**** Data extract

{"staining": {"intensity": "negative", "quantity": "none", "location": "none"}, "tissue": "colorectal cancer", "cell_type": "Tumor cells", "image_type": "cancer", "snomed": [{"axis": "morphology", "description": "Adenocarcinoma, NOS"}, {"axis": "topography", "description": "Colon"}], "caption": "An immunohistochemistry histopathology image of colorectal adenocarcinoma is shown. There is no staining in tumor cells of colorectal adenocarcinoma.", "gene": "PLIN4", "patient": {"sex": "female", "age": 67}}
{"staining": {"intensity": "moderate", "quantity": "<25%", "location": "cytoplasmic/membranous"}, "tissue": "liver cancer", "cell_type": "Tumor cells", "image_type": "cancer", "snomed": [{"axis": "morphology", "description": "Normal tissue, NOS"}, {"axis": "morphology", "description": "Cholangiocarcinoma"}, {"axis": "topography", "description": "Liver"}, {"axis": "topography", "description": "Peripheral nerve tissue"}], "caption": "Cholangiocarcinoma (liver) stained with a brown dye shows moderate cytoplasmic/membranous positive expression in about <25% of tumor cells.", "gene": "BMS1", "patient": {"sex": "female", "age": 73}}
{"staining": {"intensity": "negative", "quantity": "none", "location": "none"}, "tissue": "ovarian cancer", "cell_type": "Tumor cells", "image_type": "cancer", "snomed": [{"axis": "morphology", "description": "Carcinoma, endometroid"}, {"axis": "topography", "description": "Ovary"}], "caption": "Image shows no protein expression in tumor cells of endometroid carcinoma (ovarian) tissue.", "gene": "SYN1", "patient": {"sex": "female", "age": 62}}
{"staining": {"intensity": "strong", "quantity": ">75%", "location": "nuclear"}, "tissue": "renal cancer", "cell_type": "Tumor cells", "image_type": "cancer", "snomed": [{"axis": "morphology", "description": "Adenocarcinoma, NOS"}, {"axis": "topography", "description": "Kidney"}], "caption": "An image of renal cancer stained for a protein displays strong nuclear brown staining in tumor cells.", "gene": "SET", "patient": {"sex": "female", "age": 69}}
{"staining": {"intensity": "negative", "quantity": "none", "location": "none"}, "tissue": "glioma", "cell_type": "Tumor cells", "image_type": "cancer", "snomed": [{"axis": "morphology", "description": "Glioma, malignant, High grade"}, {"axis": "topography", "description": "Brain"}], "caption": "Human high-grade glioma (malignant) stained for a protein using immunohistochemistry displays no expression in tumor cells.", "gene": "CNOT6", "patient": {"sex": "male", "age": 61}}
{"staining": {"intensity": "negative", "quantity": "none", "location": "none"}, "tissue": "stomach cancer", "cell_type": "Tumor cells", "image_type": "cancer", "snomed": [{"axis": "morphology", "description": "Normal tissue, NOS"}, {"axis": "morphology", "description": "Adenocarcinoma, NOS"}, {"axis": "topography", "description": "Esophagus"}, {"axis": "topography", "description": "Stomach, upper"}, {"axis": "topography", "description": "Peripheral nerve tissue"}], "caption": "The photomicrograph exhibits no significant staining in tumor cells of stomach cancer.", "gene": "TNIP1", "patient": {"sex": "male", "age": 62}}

********

◆ Your assignment ◆
One line contains "high-grade glioma (malignant)". Return that line and every later line through the end of the listing above, exactly, and nothing else.

◆ Solution for this exercise ◆
{"staining": {"intensity": "negative", "quantity": "none", "location": "none"}, "tissue": "glioma", "cell_type": "Tumor cells", "image_type": "cancer", "snomed": [{"axis": "morphology", "description": "Glioma, malignant, High grade"}, {"axis": "topography", "description": "Brain"}], "caption": "Human high-grade glioma (malignant) stained for a protein using immunohistochemistry displays no expression in tumor cells.", "gene": "CNOT6", "patient": {"sex": "male", "age": 61}}
{"staining": {"intensity": "negative", "quantity": "none", "location": "none"}, "tissue": "stomach cancer", "cell_type": "Tumor cells", "image_type": "cancer", "snomed": [{"axis": "morphology", "description": "Normal tissue, NOS"}, {"axis": "morphology", "description": "Adenocarcinoma, NOS"}, {"axis": "topography", "description": "Esophagus"}, {"axis": "topography", "description": "Stomach, upper"}, {"axis": "topography", "description": "Peripheral nerve tissue"}], "caption": "The photomicrograph exhibits no significant staining in tumor cells of stomach cancer.", "gene": "TNIP1", "patient": {"sex": "male", "age": 62}}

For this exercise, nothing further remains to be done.